Özellikle alt ve orta gelirli ailelerin finansal erişebilirliği giderek zorlaşıyor. Yüz yirmi ay vadeli kredi taksitleri lüks projelerde orta gelirli ailelerin gelirinin önemli bir bölümünü de tüketiyor. Bunun yanında, TOKİ projelerinin konumlandığı şehrin merkezlerine uzak bölgelerde toplu taşıma altyapısı yeterince gelişmeden yeni yerleşim alanları oluşturulması gündelik yaşam maliyetlerini de artırıyor. Projelerin çevre ve sosyal donatı ihtiyaçları dikkatle planlanmadığı için okul, sağlık ocağı ve yeşil alan eksiklikleri ortaya çıkıyor.

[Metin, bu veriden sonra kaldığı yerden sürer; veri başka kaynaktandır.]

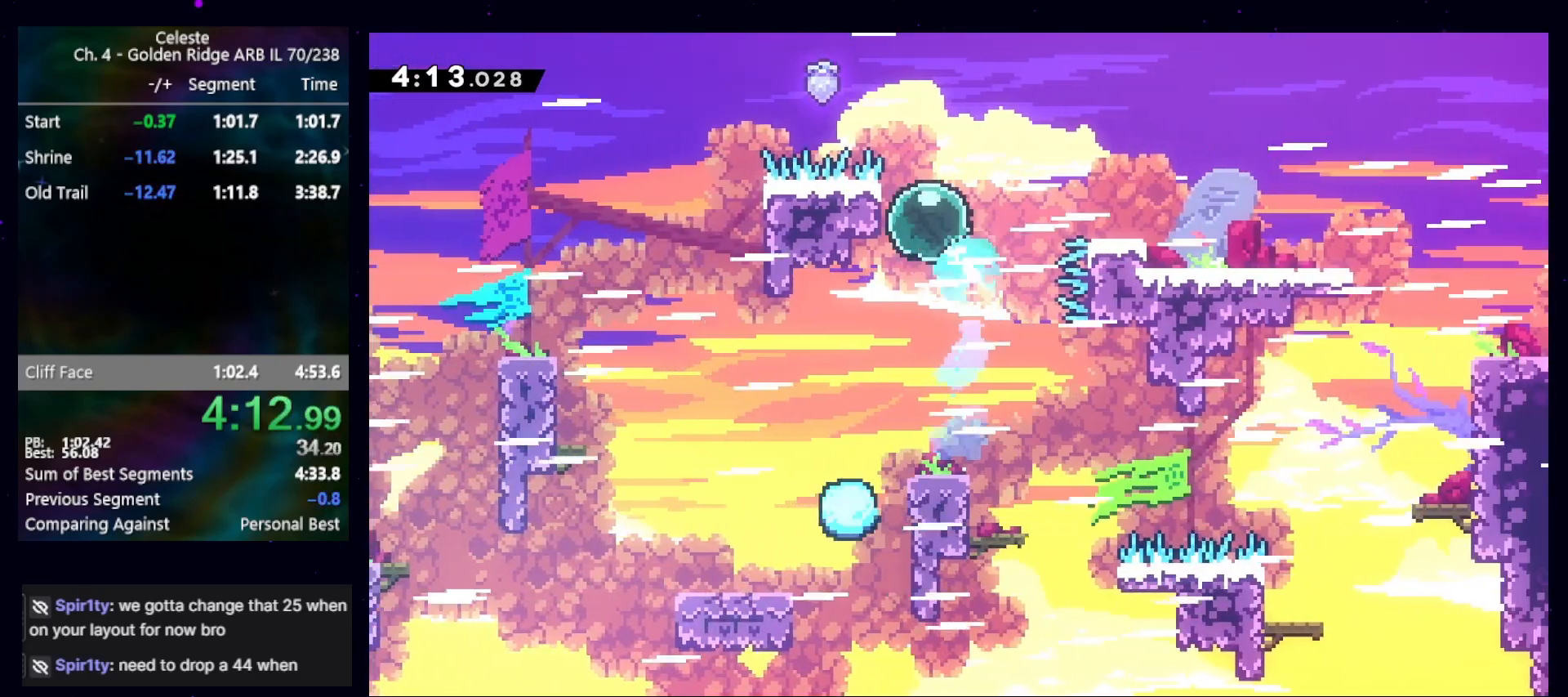
{"keys": ["right"], "events": [[100, "cb", "down"], [133, "dash", "up"], [333, "cb", "up"], [333, "dash", "down"], [333, "left", "up"], [333, "right", "down"], [333, "up", "up"], [433, "dash", "up"]]}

Bu durum nüfus artışına uygun yaşam alanları yaratmaktan ziyade mevcut toplumsal sorunları daha da büyütüyor.
Kamu kaynaklarının öncelikle sosyal konut projelerine yönlendirilmesi, dar gelirli hanelerin barınma güvencesinin sağlanması acil bir ihtiyaçtır. TOKİ toplumsal beklentiyi karşılamak için misyonuna dönmeli, sosyal konut üretimini artırmalı, planlama süreçlerinde şeffaflığı ve katılımcılığı güçlendirmelidir, finansal erişilebilirliği de ön planda tutmalıdır. Bu gerçekler ışığında TOKİ'nin asli misyonu olan sosyal konut üretimine odaklanması, başarı ölçütünün barınma güvencesi ve yaşam kalitesi olması gerekmektedir.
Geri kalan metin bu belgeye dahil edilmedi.